Desde a posse de Trump, a avaliação dentro do governo Lula era a de que a interferência americana na eleição era inevitável, como mostrou o JOTA ainda em janeiro, pouco depois da posse do americano.

A maior preocupação naquela época, e agora, continua sendo com a pressão insidiosa, ou escancarada, via big techs, a partir das plataformas e das redes sociais. No arrazoado do relatório preliminar da investigação comercial sob a seção 301 apresentado no final da noite de segunda-feira (1/6), fica claro que os argumentos do lado americano não mudaram. Nem mesmo após sucessivas rodadas de negociação.

O USTR volta a falar em ordens secretas e relembra o caso de Allan dos Santos e Paulo Figueiredo, aliados bolsonaristas, que estiveram em parte das justificativas usadas pela Casa Branca para anunciar o tarifaço contra o Brasil em julho de 2025, na carta em que condicionava o percentual à interferência no processo que levou o ex-presidiente Jair Bolsonaro à prisão.

Cabo eleitoral ou algoz?

Para Flávio Bolsonaro, o encontro com Trump produziu forte repercussão política e midiática, mas ainda não se converteu em ganho líquido de opinião pública. Um levantamento da Real Time Big Data, empresa de pesquisas ligada à Rede Record e ao Republicanos, divulgado ontem, sugere que o episódio não produziu um saldo político claramente favorável para nenhum dos lados. Segundo a pesquisa, 42% dos entrevistados classificam o encontro como neutro, enquanto avaliações positivas e negativas sobre o encontro aparecem empatadas em 29%.

A pesquisa não perguntou diretamente sobre as tarifas nem sobre a classificação do PCC e do CV como organizações terroristas. O que foi medido foi a percepção dos eleitores sobre o encontro entre Flávio e Trump. O equilíbrio entre avaliações favoráveis e desfavoráveis sugere que, ao mesmo tempo em que o episódio encontra respaldo entre simpatizantes do campo bolsonarista, desperta resistência semelhante em outros segmentos do eleitorado. Até aqui, portanto, a aproximação com Trump parece ter produzido mais visibilidade do que ganho eleitoral para o senador.

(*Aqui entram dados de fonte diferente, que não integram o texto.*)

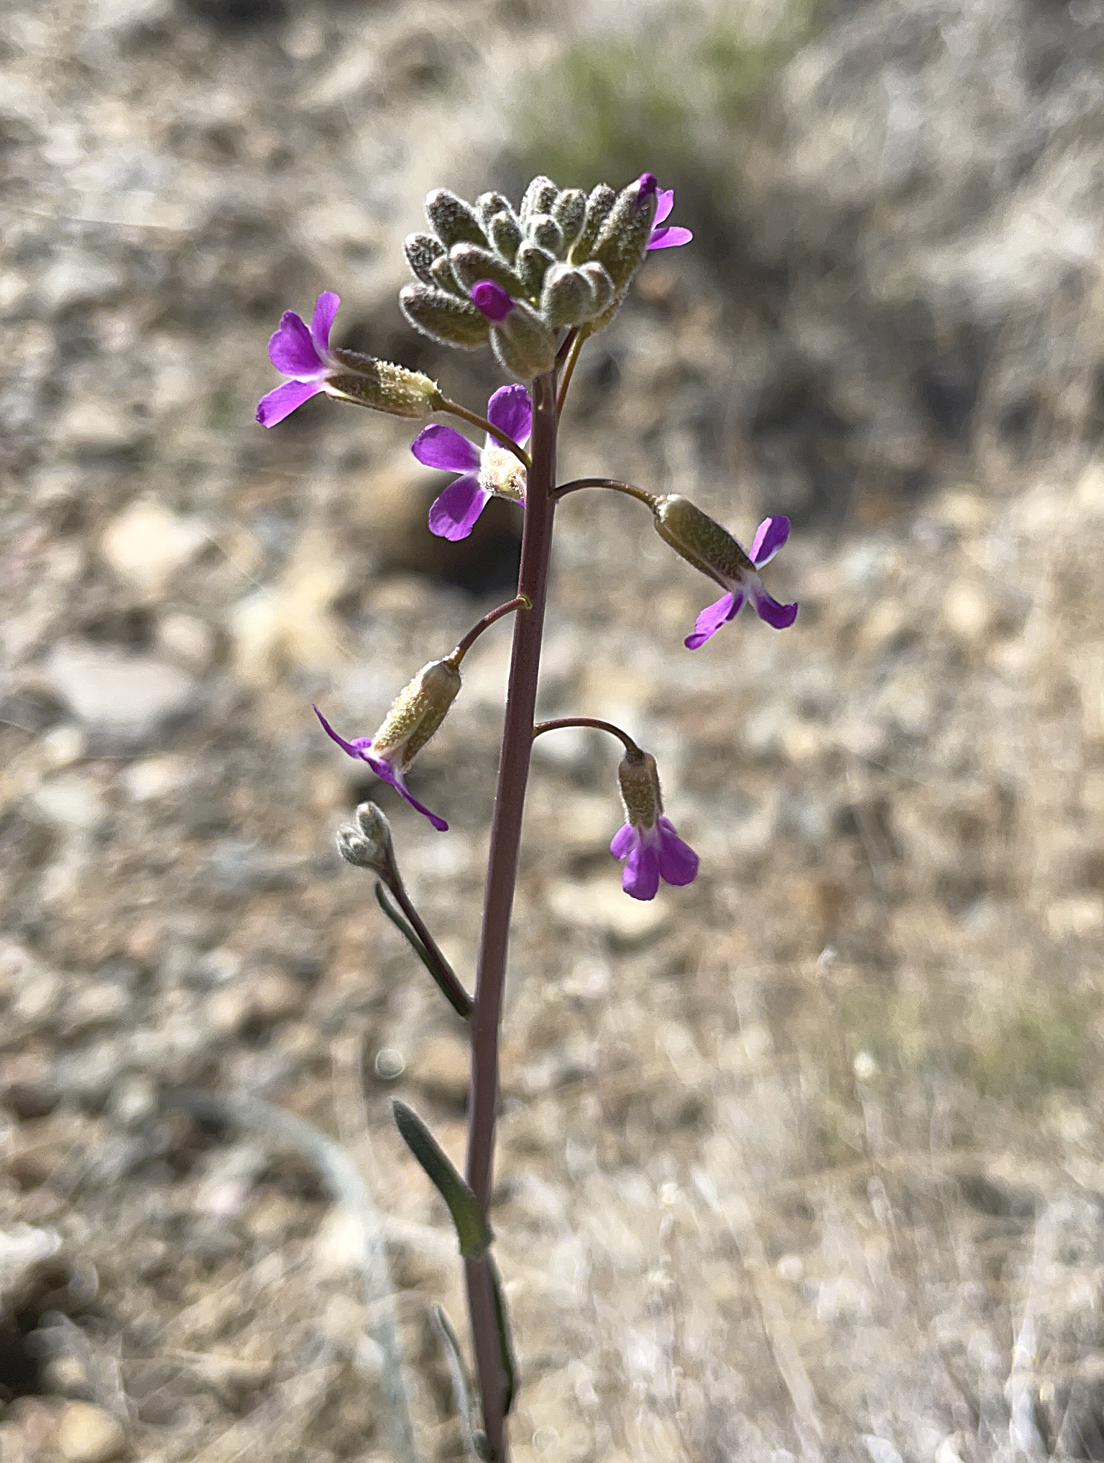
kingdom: Plantae
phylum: Tracheophyta
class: Magnoliopsida
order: Brassicales
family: Brassicaceae
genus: Boechera
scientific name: Boechera xylopoda
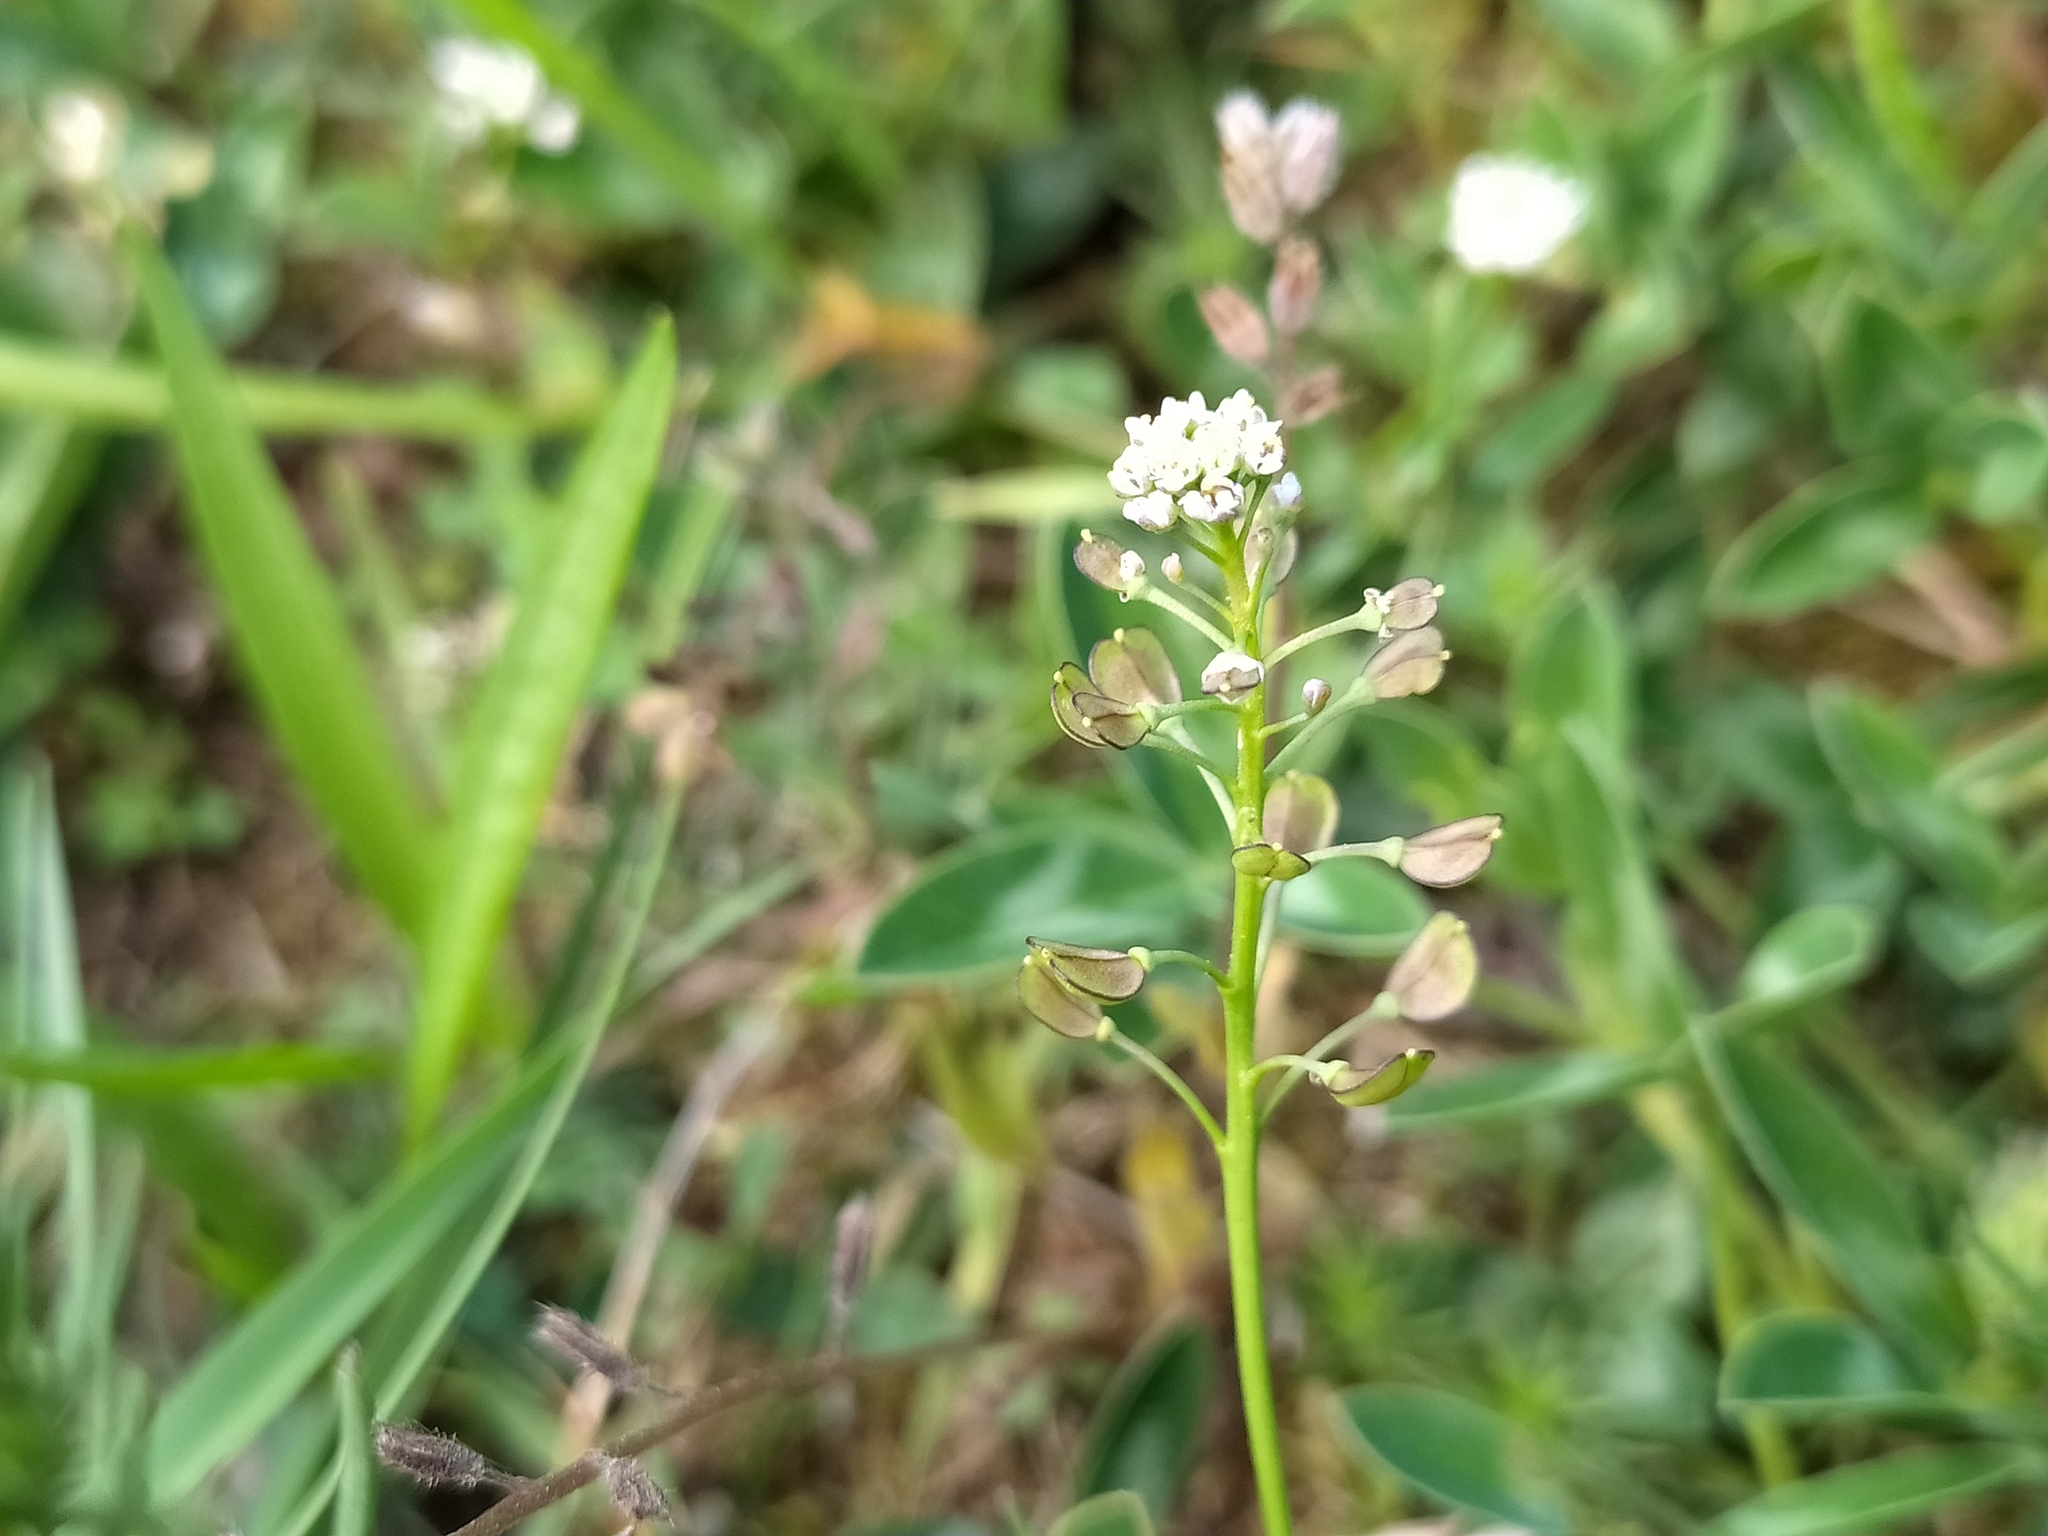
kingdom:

Para o Planalto, o risco está em superestimar o potencial de desgaste do adversário decorrente das medidas anunciadas pela administração Trump. Lula já foi beneficiado politicamente pelo tarifaço imposto por Trump em meados de 2025, episódio que ofereceu ao presidente uma oportunidade de ocupar o centro do debate público sob a bandeira da defesa da soberania nacional, das instituições, do agronegócio e das empresas do país. O episódio também contribuiu para aproximar Lula de eleitores independentes, que não se reconhecem plenamente nem no campo lulista nem no bolsonarista.

O limite do crescimento

O contexto atual, contudo, é diferente. A poucos meses do início efetivo da disputa presidencial, não está claro quanto espaço adicional existe para crescimento eleitoral. O consenso das pesquisas no agregador do JOTA coloca Lula na faixa de 45% a 46% das intenções de voto totais, já incluídos brancos, nulos e indecisos. 

Trata-se de um nível elevado de apoio, que o aproxima da marca simbólica de metade do eleitorado. Em outras palavras, mesmo que o episódio produza algum desgaste para o adversário, não é evidente que esse dano se traduza automaticamente em ampliação do apoio para o presidente. Uma tarefa naturalmente mais difícil quando se parte de patamares já elevados de intenção de voto e diante da existência de um contingente expressivo de eleitores que vê com reservas a perspectiva de um quarto mandato de Lula.